This blog post was written by Gaelan Venturi, Senior Computer Science Instructor at the Governor’s School for Science and Technology. He is scheduled to present his session, “Data-Powered Research: Integrating Research and Data Science,” at 10 a.m. Wednesday, Nov. 15.
I started working as a Computer Science instructor at the Governor’s School for Science and Technology (GSST) in 2021. The Governor’s School for Science and Technology has three strands: Engineering, Computational, and Biological Sciences. We admit the best and brightest high school students from surrounding school districts and accept them during their junior year. They will also be with GSST in their senior school year. All of this while still attending their home schools in their districts.
My primary mission was to provide 2nd-year GSST computer science strand seniors with a comprehensive understanding of programming. Things took an exciting turn when I learned I would introduce them to the vast world of data science. This became possible through a partnership with Virginia Tech, enabling us to use their data science curriculum from the Computational Modeling and Data Analysis program inside GSST. With curriculum in hand and with the help of my colleague Laura Vobrak, I eventually provided data science skills to all 2nd-year GSST students in their senior year of high school.
The Rising Significance of Data Science
Though data science is a relatively new academic discipline, its transformative impact can’t be overstated. The field began around the early 2000s, with an educational expansion from 2010 to now. Virginia Tech’s own CMDA major began in 2015. We’re seeing a trickling-down effect of data science as a discipline. It started as part of statistics, came into its own as a graduate and undergraduate major, and now, with me as a part of it, is making its way into public schools at the high school level.
Data science is inherently interdisciplinary, making it an excellent fit for many different fields, but it also hinders it. When it comes to teaching data science, part of the reason it started at such high levels in academia and worked its way down is that the amount of requisite knowledge required to begin working in it is immense: mathematics up through calculus, a thorough understanding of statistics, programming proficiency in multiple languages, ability to communicate effectively to others, etc. All skills acquired over years of experience are certainly not skills that many high school students will have going into their senior year.
The Journey Begins with a Partnership
Virginia Tech has experience providing data science to students who don’t have all those skills by default. Their curriculum generally centers around teaching all of these within a single course.
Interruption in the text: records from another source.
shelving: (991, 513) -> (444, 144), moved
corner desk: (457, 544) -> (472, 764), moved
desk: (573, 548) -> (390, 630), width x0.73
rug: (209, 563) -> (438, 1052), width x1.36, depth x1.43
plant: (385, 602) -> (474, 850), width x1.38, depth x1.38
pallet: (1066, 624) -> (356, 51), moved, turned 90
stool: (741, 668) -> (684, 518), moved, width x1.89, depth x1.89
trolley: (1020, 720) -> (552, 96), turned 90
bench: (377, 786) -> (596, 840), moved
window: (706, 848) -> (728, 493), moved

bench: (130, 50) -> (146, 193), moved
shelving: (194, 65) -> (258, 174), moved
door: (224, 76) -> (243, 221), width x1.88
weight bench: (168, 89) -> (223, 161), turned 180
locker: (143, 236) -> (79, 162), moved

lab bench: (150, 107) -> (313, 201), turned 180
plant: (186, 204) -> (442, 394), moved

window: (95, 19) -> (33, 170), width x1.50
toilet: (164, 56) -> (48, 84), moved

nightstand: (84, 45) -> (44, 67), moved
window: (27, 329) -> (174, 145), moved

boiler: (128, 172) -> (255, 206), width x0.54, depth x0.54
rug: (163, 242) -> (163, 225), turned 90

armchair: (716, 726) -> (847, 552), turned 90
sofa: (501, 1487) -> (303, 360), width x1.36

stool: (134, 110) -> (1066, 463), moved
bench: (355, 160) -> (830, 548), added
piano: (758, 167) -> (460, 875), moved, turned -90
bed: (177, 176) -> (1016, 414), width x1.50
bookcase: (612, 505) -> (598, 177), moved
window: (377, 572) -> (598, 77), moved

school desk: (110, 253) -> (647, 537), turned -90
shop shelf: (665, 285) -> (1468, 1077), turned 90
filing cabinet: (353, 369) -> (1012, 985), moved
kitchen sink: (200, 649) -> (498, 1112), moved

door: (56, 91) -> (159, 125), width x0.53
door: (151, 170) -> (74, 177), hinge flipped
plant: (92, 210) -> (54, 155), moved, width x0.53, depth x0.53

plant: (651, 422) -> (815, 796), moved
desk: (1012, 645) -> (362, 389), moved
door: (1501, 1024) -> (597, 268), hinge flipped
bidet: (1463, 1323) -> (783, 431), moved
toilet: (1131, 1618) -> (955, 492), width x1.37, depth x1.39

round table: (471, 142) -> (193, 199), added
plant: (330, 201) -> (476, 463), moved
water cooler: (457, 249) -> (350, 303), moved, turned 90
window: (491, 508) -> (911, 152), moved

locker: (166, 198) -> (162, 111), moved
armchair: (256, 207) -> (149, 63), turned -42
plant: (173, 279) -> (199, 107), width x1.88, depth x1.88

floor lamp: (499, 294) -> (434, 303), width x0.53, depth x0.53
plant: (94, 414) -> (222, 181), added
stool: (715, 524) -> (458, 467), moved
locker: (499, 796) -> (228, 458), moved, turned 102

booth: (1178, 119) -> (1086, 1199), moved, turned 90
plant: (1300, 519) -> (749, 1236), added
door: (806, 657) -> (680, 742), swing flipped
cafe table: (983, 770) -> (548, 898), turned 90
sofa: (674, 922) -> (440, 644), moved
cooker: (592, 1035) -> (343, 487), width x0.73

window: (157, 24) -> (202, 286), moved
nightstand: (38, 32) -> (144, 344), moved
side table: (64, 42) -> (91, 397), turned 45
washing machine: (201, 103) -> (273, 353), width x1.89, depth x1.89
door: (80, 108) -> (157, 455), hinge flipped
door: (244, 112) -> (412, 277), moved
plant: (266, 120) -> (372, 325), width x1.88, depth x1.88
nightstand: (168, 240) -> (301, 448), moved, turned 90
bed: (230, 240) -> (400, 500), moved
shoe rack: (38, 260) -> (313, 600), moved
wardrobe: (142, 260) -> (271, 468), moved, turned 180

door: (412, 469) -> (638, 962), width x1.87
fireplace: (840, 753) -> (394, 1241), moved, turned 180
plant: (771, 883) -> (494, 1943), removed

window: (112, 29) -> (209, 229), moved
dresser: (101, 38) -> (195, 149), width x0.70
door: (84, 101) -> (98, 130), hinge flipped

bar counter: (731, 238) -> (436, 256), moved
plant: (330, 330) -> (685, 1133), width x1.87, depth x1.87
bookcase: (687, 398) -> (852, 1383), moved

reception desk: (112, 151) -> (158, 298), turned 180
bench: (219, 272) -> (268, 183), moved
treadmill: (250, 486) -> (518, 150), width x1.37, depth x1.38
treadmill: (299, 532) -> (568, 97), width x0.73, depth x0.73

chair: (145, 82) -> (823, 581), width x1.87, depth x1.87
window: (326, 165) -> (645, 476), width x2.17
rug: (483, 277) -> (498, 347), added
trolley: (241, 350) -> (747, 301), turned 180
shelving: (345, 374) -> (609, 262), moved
That is, the students have to learn math, statistics, programming, and communication, all in a single class. Perfect for bringing high school students into the world of data science. I primarily taught data science to computer science students during my inaugural year. They benefited immensely, especially with the addition of the programming language R. However, I quickly realized that engineering and biology students missed this invaluable resource. The computer science students already had a year’s worth of programming from their junior year, so the programming material was relatively straightforward for them to learn. However, this left the biological sciences and engineering students without a primer for data analysis with programming in college.
Expanding the Horizons: Integrating Data Science into Research Methodology
Driven to make data science accessible to all, I championed its integration into our Research Methodology course – a fundamental part of GSST’s curriculum. This course equips students with essential research skills, from literature reviews and grant proposals to drafting scientific papers. Most importantly, it pairs students with mentors from the scientific community, facilitating hands-on research projects. Introducing data science to the entire senior class posed its own set of challenges. Over 60% had never dabbled in programming. Thus, I had to start from scratch, teaching them not just data science but foundational programming concepts.
The GSST initiative, co-led by my colleague Laura Vobrak and myself, has redefined how our students approach scientific research. By taking certain days out of the week to focus on data science and the curriculum provided by Virginia Tech, I got all students at GSST to understand importing, cleaning, analyzing, and presenting data using the R programming language. There’s not enough material in the course to say that these students can go into college science and make straight A’s in research. They’ll still need to understand the tools and ways of doing research in their respective fields. Still, it helps them in their college careers as they’ll be a step ahead when they reach their more advanced courses and are asked to learn programming or perform statistical analyses.
A Call to Action: The Importance of Early Exposure to Data Science
Research in modern science hinges on data analysis. Through partnerships, GSST equips students with mentors for hands-on challenges. We ensure career and college readiness by weaving data science into our curriculum. Our aim isn’t to produce data scientists but to offer a solid foundation. Before their first college science course, data analytics won’t be new. Why wait until college to introduce Python, R, or data strategies? These early skills can shape their careers. Starting even in junior year can be beneficial. Data is central to advancing science. High schools are making data analysis a core subject, similar to the sciences, math, and reading, preparing students for a data-centric future.